= Records provided =
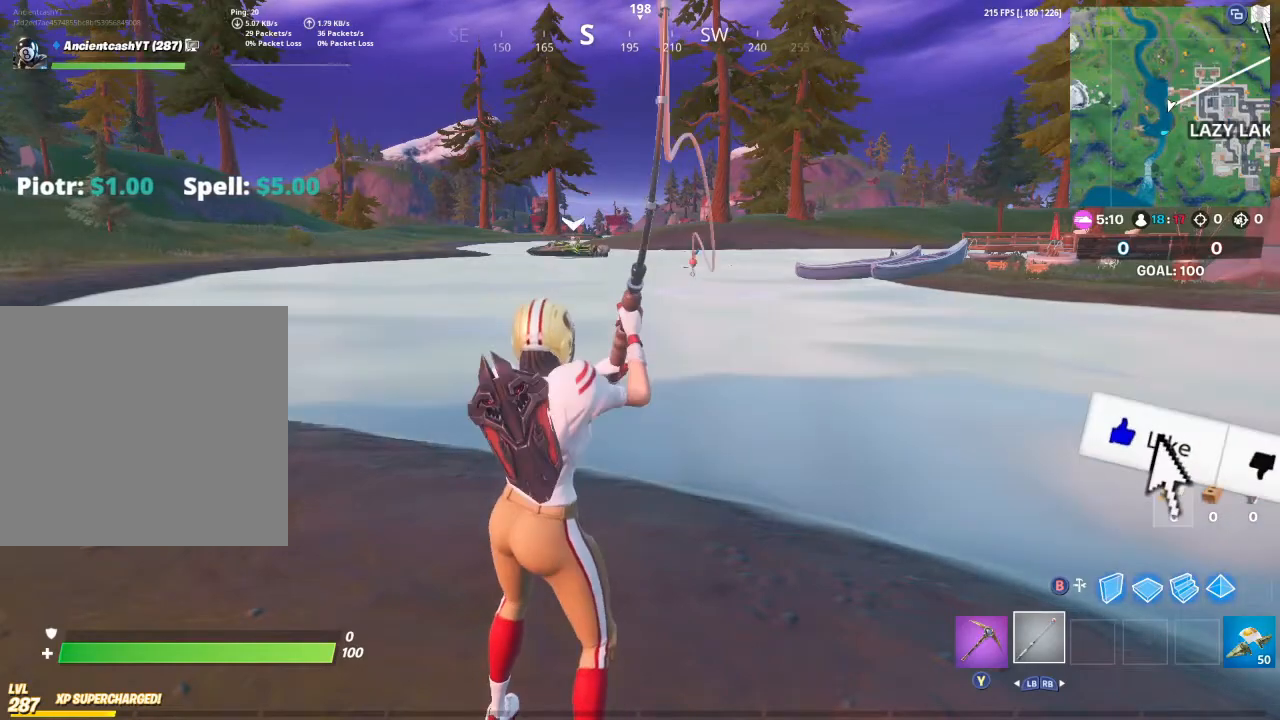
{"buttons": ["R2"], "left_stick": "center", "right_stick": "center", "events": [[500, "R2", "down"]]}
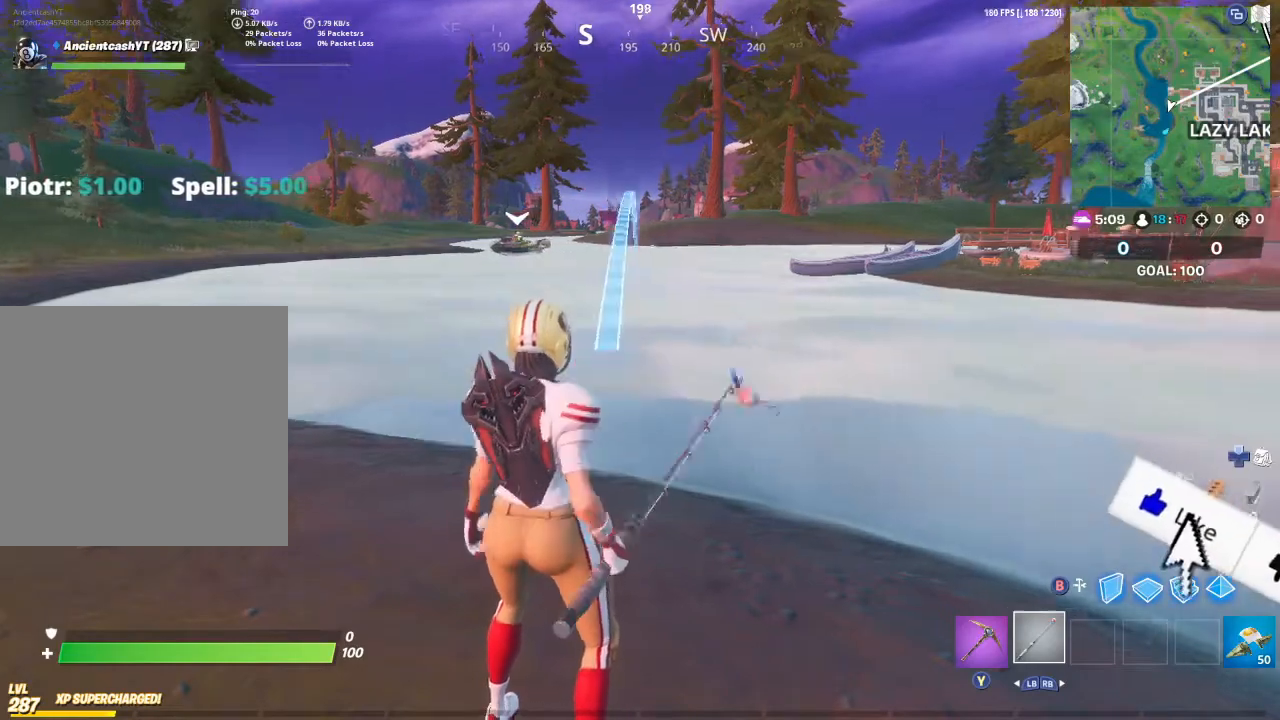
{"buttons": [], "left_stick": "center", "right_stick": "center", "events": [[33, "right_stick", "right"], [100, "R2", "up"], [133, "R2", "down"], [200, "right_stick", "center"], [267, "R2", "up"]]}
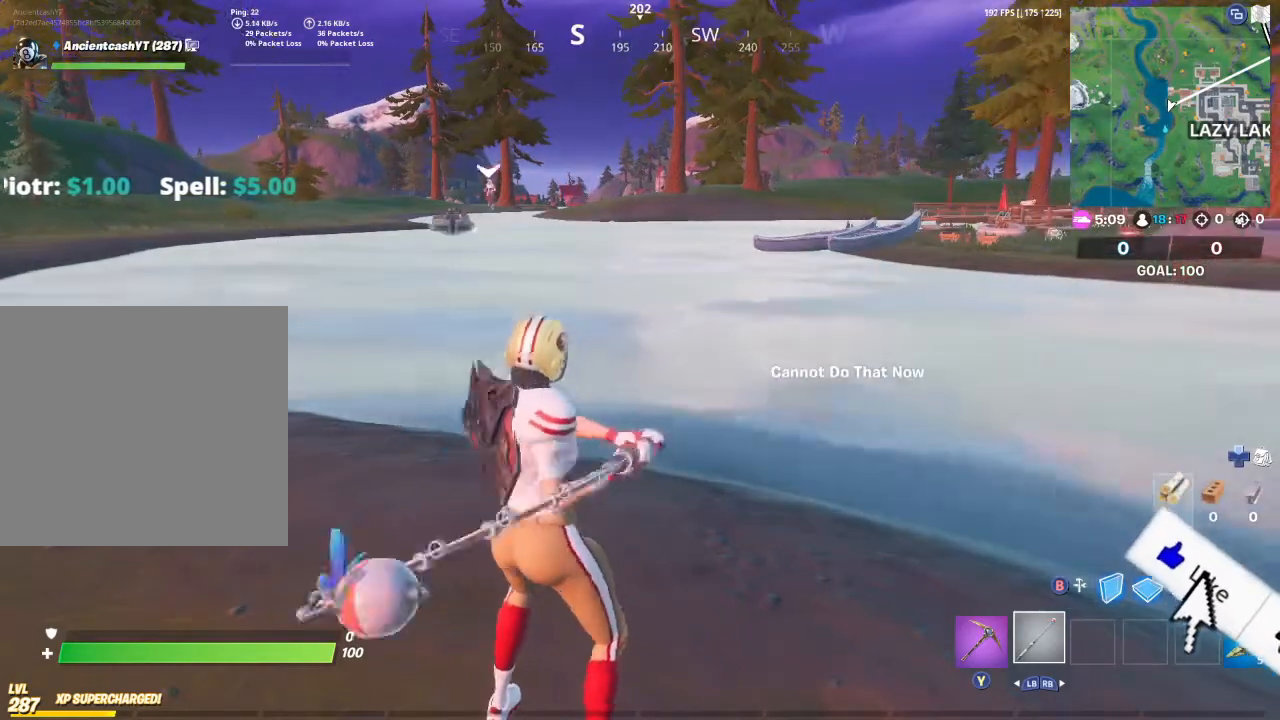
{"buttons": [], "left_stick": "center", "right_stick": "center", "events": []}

...

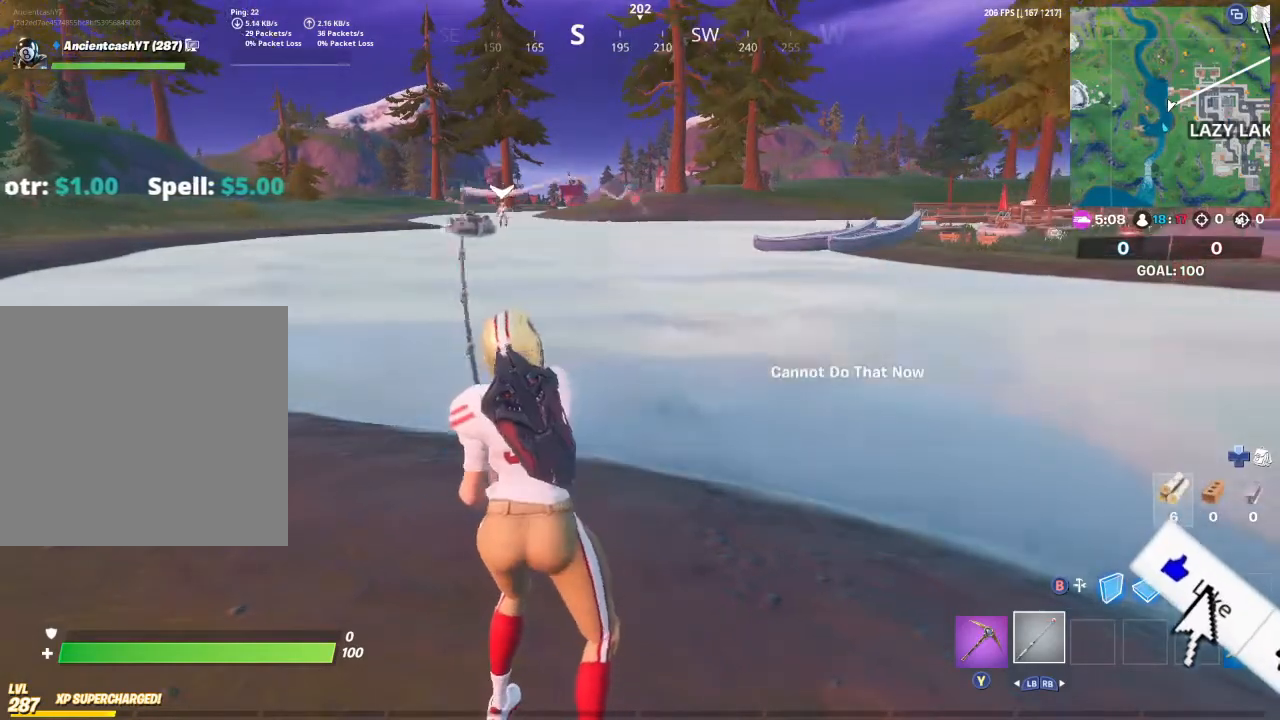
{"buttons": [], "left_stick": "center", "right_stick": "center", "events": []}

= What this task involves =
Your answer must consist of every line in the listing that contains "down".

= Answer to this problem =
{"buttons": ["R2"], "left_stick": "center", "right_stick": "center", "events": [[500, "R2", "down"]]}
{"buttons": [], "left_stick": "center", "right_stick": "center", "events": [[33, "right_stick", "right"], [100, "R2", "up"], [133, "R2", "down"], [200, "right_stick", "center"], [267, "R2", "up"]]}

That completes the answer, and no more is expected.